#### SOURCE MATERIAL ####

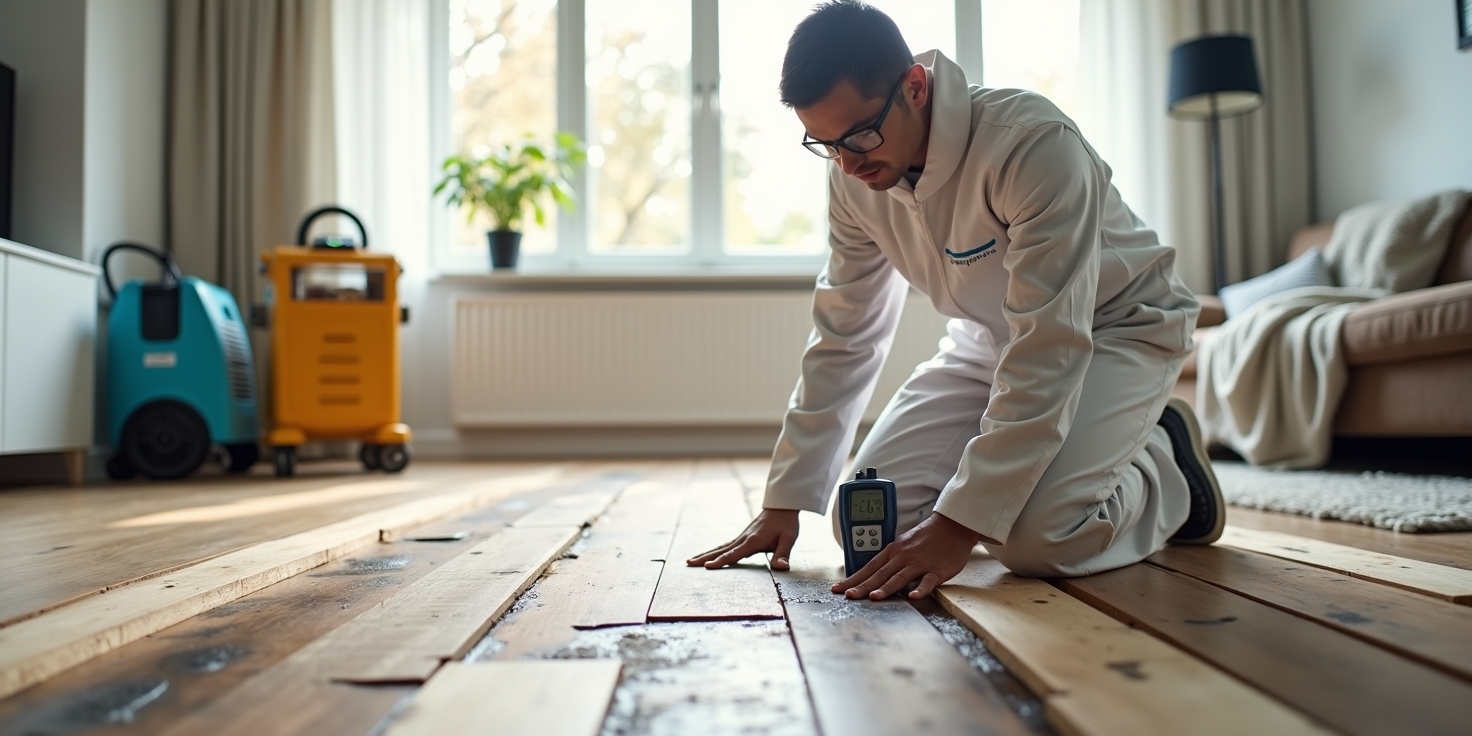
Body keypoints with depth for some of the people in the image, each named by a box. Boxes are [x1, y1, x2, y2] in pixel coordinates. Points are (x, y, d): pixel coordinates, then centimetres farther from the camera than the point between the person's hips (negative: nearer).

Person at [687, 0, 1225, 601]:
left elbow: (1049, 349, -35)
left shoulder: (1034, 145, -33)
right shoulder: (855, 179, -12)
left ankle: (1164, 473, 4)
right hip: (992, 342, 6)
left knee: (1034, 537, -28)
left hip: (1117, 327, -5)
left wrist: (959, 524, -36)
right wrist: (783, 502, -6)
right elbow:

####

Among the lines above, please find those with "right" and copy them.

* [SOLUTION]
right shoulder: (855, 179, -12)
right hip: (992, 342, 6)
right wrist: (783, 502, -6)
right elbow:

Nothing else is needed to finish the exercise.